> **Exercise brief**:
Write out the data exactly from its first line onward, ending with the line in which "en helpt je tot 30% te" appears.
--- Exercise data Enclosed Below ---
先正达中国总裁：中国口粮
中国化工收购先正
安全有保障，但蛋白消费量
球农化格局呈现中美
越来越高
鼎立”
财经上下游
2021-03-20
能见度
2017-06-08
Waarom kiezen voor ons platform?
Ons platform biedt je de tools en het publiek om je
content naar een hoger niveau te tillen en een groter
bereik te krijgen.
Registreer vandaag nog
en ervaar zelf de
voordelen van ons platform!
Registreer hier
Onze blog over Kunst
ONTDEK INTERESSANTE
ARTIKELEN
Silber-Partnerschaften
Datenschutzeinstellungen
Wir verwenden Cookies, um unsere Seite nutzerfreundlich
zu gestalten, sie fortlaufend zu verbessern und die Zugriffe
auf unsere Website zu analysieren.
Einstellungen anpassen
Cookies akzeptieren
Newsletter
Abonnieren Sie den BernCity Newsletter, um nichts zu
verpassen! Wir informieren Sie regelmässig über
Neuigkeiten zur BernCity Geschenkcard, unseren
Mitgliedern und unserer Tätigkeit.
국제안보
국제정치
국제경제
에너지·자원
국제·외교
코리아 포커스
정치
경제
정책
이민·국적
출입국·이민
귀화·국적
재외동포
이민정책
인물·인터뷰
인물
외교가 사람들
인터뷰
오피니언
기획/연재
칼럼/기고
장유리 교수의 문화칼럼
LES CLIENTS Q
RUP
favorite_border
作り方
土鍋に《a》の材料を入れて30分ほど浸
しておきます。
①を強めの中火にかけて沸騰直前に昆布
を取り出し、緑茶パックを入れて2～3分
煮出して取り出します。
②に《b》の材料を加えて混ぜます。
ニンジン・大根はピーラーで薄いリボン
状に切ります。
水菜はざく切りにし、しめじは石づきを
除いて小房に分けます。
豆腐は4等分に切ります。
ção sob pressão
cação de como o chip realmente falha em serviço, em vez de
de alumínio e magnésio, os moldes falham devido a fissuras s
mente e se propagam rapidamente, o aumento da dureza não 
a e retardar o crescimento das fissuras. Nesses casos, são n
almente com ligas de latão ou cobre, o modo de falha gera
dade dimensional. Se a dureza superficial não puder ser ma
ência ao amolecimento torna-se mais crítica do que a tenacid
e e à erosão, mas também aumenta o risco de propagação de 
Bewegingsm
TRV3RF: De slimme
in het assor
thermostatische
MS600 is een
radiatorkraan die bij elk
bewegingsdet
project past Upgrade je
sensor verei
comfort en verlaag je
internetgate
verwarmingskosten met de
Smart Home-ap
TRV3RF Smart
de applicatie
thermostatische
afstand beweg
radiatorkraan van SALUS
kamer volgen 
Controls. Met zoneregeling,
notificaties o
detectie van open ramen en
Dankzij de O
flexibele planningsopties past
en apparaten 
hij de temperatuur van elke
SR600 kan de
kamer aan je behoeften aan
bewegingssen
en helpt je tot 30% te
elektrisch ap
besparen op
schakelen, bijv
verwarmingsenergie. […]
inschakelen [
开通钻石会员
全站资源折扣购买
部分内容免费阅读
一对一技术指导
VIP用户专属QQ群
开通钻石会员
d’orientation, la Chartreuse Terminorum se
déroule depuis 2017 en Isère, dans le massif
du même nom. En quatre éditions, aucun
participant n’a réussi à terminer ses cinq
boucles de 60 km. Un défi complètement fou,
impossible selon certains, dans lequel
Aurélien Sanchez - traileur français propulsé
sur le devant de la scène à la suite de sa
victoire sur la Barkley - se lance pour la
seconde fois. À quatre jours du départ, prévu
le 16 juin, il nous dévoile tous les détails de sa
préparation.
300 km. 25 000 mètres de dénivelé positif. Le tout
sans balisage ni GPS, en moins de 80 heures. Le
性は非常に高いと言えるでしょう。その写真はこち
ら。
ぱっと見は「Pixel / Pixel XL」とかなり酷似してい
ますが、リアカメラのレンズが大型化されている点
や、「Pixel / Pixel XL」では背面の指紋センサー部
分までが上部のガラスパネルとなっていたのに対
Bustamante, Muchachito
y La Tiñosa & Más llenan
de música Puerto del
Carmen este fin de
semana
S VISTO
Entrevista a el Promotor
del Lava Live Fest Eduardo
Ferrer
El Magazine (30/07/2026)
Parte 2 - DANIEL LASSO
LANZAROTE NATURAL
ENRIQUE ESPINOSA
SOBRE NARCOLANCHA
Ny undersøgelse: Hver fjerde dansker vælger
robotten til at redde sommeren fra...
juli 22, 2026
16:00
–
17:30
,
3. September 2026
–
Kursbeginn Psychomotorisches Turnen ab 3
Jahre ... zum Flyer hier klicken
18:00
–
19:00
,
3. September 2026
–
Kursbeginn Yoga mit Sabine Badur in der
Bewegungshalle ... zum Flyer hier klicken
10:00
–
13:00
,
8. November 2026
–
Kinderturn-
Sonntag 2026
--- End of Enclosed Exercise data ---
> **Answer space**:
先正达中国总裁：中国口粮
中国化工收购先正
安全有保障，但蛋白消费量
球农化格局呈现中美
越来越高
鼎立”
财经上下游
2021-03-20
能见度
2017-06-08
Waarom kiezen voor ons platform?
Ons platform biedt je de tools en het publiek om je
content naar een hoger niveau te tillen en een groter
bereik te krijgen.
Registreer vandaag nog
en ervaar zelf de
voordelen van ons platform!
Registreer hier
Onze blog over Kunst
ONTDEK INTERESSANTE
ARTIKELEN
Silber-Partnerschaften
Datenschutzeinstellungen
Wir verwenden Cookies, um unsere Seite nutzerfreundlich
zu gestalten, sie fortlaufend zu verbessern und die Zugriffe
auf unsere Website zu analysieren.
Einstellungen anpassen
Cookies akzeptieren
Newsletter
Abonnieren Sie den BernCity Newsletter, um nichts zu
verpassen! Wir informieren Sie regelmässig über
Neuigkeiten zur BernCity Geschenkcard, unseren
Mitgliedern und unserer Tätigkeit.
국제안보
국제정치
국제경제
에너지·자원
국제·외교
코리아 포커스
정치
경제
정책
이민·국적
출입국·이민
귀화·국적
재외동포
이민정책
인물·인터뷰
인물
외교가 사람들
인터뷰
오피니언
기획/연재
칼럼/기고
장유리 교수의 문화칼럼
LES CLIENTS Q
RUP
favorite_border
作り方
土鍋に《a》の材料を入れて30分ほど浸
しておきます。
①を強めの中火にかけて沸騰直前に昆布
を取り出し、緑茶パックを入れて2～3分
煮出して取り出します。
②に《b》の材料を加えて混ぜます。
ニンジン・大根はピーラーで薄いリボン
状に切ります。
水菜はざく切りにし、しめじは石づきを
除いて小房に分けます。
豆腐は4等分に切ります。
ção sob pressão
cação de como o chip realmente falha em serviço, em vez de
de alumínio e magnésio, os moldes falham devido a fissuras s
mente e se propagam rapidamente, o aumento da dureza não 
a e retardar o crescimento das fissuras. Nesses casos, são n
almente com ligas de latão ou cobre, o modo de falha gera
dade dimensional. Se a dureza superficial não puder ser ma
ência ao amolecimento torna-se mais crítica do que a tenacid
e e à erosão, mas também aumenta o risco de propagação de 
Bewegingsm
TRV3RF: De slimme
in het assor
thermostatische
MS600 is een
radiatorkraan die bij elk
bewegingsdet
project past Upgrade je
sensor verei
comfort en verlaag je
internetgate
verwarmingskosten met de
Smart Home-ap
TRV3RF Smart
de applicatie
thermostatische
afstand beweg
radiatorkraan van SALUS
kamer volgen 
Controls. Met zoneregeling,
notificaties o
detectie van open ramen en
Dankzij de O
flexibele planningsopties past
en apparaten 
hij de temperatuur van elke
SR600 kan de
kamer aan je behoeften aan
bewegingssen
en helpt je tot 30% te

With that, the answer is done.